Brett Rouch, left, has been involved in the engine show since childhood with his dad, Jack. (The Commercial Review/Jack Ronald)
Brett Rouch, left, has been involved in the engine show since childhood with his dad, Jack. (The Commercial Review/Jack Ronald)
Brett Rouch looked around the Tri-State grounds near his parents' camper last week, thinking back over the years and all those shows.

"We've experienced the whole thing together," he said.

Brett started coming to the Tri-State show when he was still in junior high. That's when his parents, Jack and Helen Rouch of Portland, first decided to camp on the grounds.

They weren't exhibitors back then in the early years of the 1970s, but tractors were in Jack's blood.

"I was raised on a farm until '52 or '53 when we moved to town," said Jack. "I was raised on an Oliver 70. ... I was six years old and we were discing and Dad said, 'Do you think you can follow that line?'"

He thought he could and took over the wheel.

The move to town wasn't permanent, and Jack's father Russell later had a farm near Salamonia, an area with a number of gas engine collectors at the time.

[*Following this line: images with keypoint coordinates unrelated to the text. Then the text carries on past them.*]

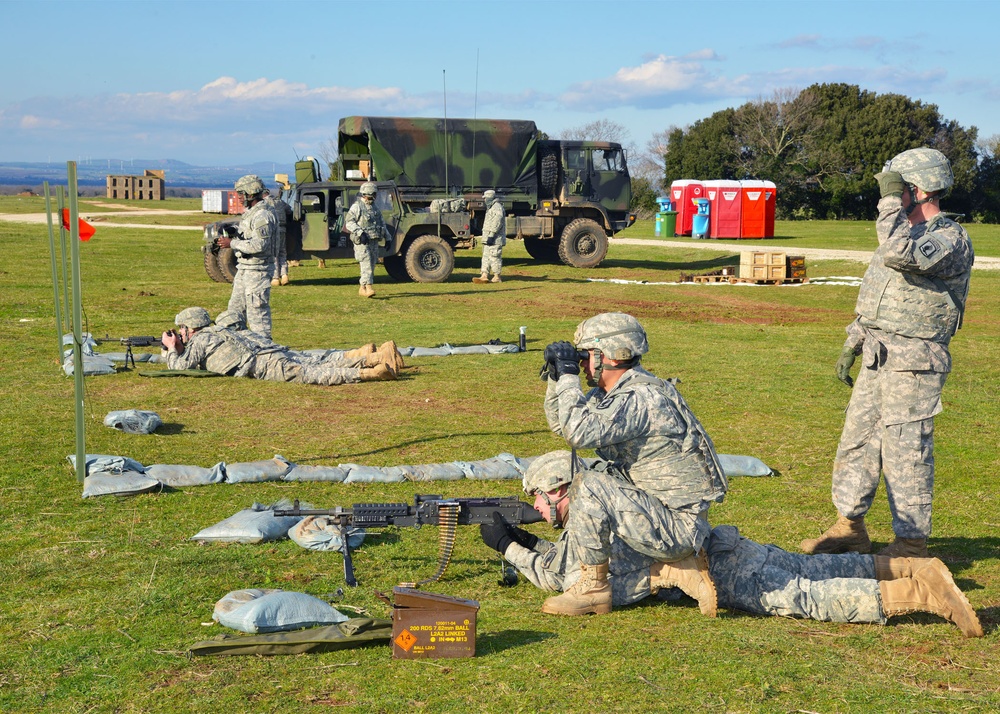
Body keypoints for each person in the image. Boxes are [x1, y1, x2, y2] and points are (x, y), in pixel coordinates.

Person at [478, 451, 982, 637]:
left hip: (719, 572)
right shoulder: (611, 496)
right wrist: (527, 540)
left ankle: (925, 594)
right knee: (811, 572)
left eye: (541, 500)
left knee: (806, 597)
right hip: (725, 544)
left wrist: (510, 546)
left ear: (563, 490)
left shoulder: (594, 517)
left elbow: (565, 578)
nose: (540, 511)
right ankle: (916, 569)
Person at [801, 148, 975, 559]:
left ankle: (911, 544)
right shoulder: (901, 232)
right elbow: (877, 294)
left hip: (915, 364)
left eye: (898, 188)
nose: (891, 196)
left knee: (905, 451)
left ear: (918, 189)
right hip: (879, 356)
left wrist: (888, 204)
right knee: (857, 443)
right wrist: (853, 340)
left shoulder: (948, 238)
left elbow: (898, 254)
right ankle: (850, 526)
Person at [537, 312, 728, 616]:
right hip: (655, 514)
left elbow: (577, 432)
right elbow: (563, 425)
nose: (583, 365)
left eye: (585, 357)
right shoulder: (615, 393)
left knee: (588, 483)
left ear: (609, 357)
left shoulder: (641, 398)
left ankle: (596, 589)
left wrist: (570, 375)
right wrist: (557, 377)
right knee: (569, 576)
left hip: (675, 527)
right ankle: (668, 574)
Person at [160, 307, 400, 385]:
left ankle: (370, 372)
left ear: (189, 328)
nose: (180, 333)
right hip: (268, 352)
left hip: (261, 364)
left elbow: (178, 367)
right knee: (316, 362)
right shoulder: (218, 330)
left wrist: (171, 347)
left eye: (181, 329)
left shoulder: (200, 339)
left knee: (313, 374)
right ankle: (375, 357)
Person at [216, 175, 278, 338]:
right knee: (234, 314)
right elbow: (249, 235)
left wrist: (232, 243)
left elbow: (259, 245)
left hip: (258, 271)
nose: (239, 197)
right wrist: (234, 232)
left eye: (241, 193)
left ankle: (267, 352)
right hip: (244, 269)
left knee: (257, 316)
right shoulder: (252, 213)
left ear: (251, 194)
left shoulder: (263, 215)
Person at [344, 182, 391, 298]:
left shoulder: (374, 207)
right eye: (374, 193)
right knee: (366, 263)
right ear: (369, 193)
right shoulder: (357, 207)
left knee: (372, 263)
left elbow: (382, 223)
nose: (375, 196)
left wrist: (388, 238)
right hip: (362, 241)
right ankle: (369, 287)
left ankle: (362, 287)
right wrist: (360, 233)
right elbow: (349, 222)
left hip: (374, 240)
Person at [473, 190, 506, 284]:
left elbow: (497, 222)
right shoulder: (490, 207)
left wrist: (491, 235)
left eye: (486, 198)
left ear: (490, 198)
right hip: (488, 237)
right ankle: (484, 275)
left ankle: (497, 276)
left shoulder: (497, 207)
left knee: (494, 256)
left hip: (495, 238)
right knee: (486, 256)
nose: (484, 200)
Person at [263, 188, 292, 288]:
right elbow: (289, 210)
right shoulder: (280, 201)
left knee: (274, 254)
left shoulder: (264, 203)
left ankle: (275, 278)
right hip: (283, 229)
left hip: (273, 231)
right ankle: (284, 276)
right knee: (282, 253)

"Luther Breymaier got Grandpa started," said Brett, recalling one of the Tri-State show's founding directors.

It wasn't long before participation in the annual event became a family tradition.

The Rouch family first exhibited an old Bolens lawn tractor, a 1952 model that Russell Rouch had purchased from Justin Schafer, one of Portland's most prominent implement dealers during that era.

But that was soon followed by a John Deere A, which a new generation of the family continues to show to this day. Jack and Helen passed ownership on to Brett and Brett's 18-year-old son Caleb.

As a boy, Brett routinely rode his bicycle out to the fairgrounds, doing whatever he could to help get ready for the show. In those early yars that was mostly a case of helping Paul Klingel get the tractors lined up for display.

But Jack went on to be tractor director for a couple of terms, and Brett held the same job for six years.

"If you complain or suggest, you'll end up on the board," joked Jack.

These days Dave Pyle is in charge of the tractors. Brett's helping with the area around the swap barn and assisting Pyle as needed.

As for Jack, "My job is to make sure they all have radios."

For both of them, the camaraderie and spirit of the members and exhibitors is what keeps them coming back. With each camper or trailer pulling in, jokes are exchanged and the kidding never stops.

"They pick on one another," said Jack. "That's what's fun."

"There's a lot of stories out here," said Brett.

Like the one about the tractor that got away.

Jack bought a honey of a 1936 John Deere, and it captured Helen's heart.

"It was a beautiful little tractor," she said.

But another collector with more money in his pocket wanted it more and convinced Jack to sell.

He's regretted it ever since.

That's why the John Deere A is jointly owned by Brett and Caleb. That way one of them can talk the other out of ever selling.